TASK STATEMENT | Across the whole listing, copy out every line that includes the string "neurologist".
**** DATA ****
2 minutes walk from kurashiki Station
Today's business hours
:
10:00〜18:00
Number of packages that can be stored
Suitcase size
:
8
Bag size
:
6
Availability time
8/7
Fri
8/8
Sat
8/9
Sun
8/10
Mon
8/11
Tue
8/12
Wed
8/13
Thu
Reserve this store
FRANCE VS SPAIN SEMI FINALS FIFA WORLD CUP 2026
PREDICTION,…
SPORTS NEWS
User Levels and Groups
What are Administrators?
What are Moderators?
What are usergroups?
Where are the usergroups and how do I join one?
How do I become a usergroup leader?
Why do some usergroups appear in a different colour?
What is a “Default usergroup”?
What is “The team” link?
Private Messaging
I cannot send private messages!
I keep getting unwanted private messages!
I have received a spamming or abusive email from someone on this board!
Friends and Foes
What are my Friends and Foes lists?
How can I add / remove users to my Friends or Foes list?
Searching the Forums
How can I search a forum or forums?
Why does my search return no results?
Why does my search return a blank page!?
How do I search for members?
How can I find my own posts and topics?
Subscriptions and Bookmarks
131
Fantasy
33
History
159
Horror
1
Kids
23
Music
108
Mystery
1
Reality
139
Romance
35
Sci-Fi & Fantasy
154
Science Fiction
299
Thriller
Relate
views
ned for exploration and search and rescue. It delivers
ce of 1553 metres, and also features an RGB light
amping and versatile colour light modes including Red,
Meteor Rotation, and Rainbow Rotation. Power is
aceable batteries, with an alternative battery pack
****
**** DATA ****
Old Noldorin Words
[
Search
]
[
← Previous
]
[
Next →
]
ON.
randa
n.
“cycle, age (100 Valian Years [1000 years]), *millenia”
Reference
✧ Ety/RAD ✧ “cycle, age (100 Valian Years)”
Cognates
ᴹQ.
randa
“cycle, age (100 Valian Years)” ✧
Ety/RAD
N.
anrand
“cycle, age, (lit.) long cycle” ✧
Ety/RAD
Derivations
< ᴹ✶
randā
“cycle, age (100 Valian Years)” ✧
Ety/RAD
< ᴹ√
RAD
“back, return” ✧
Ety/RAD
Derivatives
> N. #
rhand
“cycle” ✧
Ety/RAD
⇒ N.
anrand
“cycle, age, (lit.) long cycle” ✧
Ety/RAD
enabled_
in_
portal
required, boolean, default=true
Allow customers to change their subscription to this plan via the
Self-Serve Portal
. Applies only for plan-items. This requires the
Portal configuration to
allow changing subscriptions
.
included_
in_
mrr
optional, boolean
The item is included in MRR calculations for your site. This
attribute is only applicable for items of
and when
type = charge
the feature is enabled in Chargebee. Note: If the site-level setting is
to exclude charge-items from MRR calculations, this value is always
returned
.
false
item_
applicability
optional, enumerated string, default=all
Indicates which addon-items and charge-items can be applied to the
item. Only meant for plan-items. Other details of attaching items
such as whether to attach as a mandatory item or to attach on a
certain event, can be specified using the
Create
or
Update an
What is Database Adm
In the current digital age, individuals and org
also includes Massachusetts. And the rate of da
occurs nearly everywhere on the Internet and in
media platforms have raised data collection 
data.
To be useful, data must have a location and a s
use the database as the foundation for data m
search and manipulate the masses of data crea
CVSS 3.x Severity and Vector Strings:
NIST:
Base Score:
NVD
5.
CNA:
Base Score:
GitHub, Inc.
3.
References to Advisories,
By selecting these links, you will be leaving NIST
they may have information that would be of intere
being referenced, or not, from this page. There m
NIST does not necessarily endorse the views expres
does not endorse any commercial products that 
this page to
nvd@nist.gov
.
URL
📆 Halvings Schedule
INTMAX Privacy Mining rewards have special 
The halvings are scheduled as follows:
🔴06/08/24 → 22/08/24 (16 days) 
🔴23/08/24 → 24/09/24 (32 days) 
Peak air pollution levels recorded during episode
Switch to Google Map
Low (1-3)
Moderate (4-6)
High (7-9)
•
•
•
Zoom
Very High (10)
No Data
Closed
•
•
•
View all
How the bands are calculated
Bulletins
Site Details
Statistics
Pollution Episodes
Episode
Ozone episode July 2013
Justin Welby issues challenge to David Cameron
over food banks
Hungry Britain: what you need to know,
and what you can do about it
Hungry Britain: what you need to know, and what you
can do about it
****
**** DATA ****
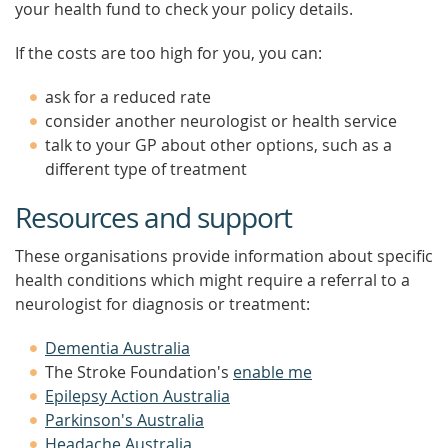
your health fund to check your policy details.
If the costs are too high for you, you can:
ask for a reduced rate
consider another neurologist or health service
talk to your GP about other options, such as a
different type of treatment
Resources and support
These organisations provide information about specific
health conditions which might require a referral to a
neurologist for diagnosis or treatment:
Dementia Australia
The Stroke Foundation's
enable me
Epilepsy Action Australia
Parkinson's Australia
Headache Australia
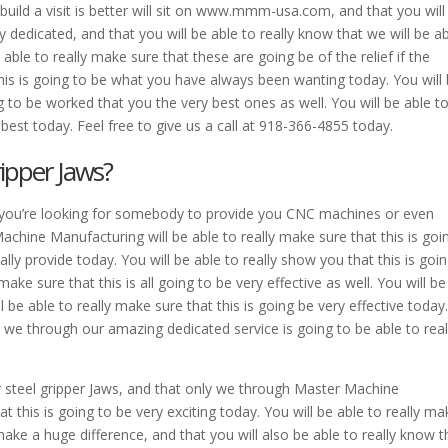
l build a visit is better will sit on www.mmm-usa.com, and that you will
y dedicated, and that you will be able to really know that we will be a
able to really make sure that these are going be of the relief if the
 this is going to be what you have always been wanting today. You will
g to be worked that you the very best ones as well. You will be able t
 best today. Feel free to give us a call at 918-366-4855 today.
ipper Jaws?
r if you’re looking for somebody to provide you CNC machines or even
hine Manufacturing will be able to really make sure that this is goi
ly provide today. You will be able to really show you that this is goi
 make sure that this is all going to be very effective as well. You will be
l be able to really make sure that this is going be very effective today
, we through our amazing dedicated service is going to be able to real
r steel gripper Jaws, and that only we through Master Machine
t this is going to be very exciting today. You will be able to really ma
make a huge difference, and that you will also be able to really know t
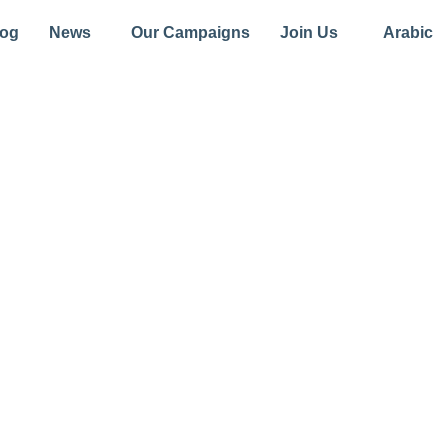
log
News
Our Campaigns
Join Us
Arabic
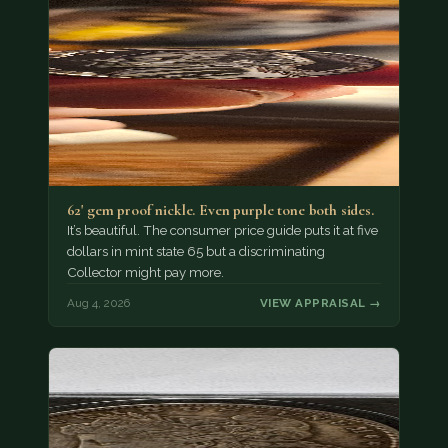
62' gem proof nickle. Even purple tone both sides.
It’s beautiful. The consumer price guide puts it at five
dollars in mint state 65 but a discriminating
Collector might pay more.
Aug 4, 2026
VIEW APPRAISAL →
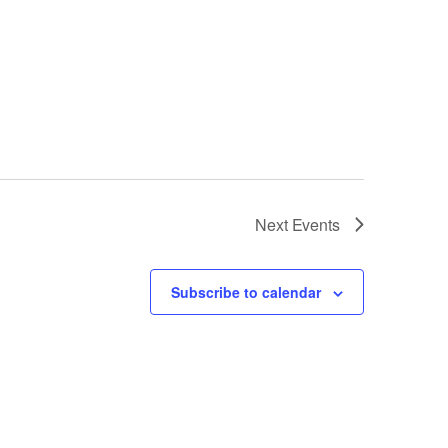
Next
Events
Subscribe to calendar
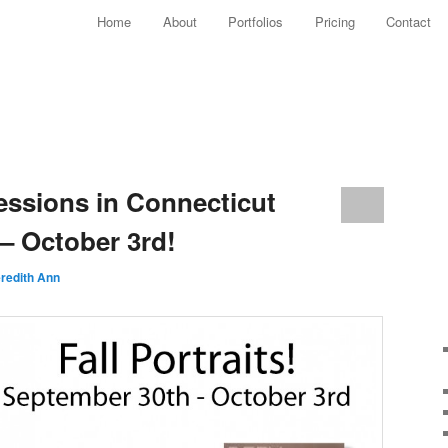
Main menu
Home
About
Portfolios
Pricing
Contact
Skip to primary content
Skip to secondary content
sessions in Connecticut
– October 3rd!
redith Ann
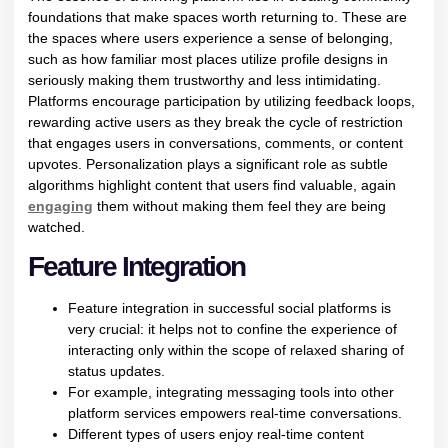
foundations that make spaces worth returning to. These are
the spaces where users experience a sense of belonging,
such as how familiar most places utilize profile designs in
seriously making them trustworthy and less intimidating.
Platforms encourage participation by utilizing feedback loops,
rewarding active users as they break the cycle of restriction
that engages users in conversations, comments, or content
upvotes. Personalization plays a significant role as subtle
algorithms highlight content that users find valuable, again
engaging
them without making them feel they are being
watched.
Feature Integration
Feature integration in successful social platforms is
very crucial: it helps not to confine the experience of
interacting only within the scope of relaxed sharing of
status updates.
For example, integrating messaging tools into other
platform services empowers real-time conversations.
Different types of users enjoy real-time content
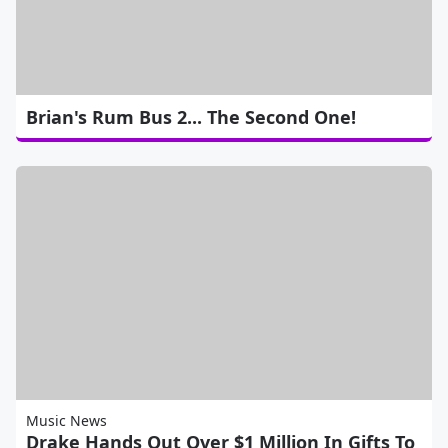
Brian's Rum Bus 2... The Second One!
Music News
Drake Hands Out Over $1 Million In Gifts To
****
WRITTEN ANSWER |
consider another neurologist or health service
neurologist for diagnosis or treatment:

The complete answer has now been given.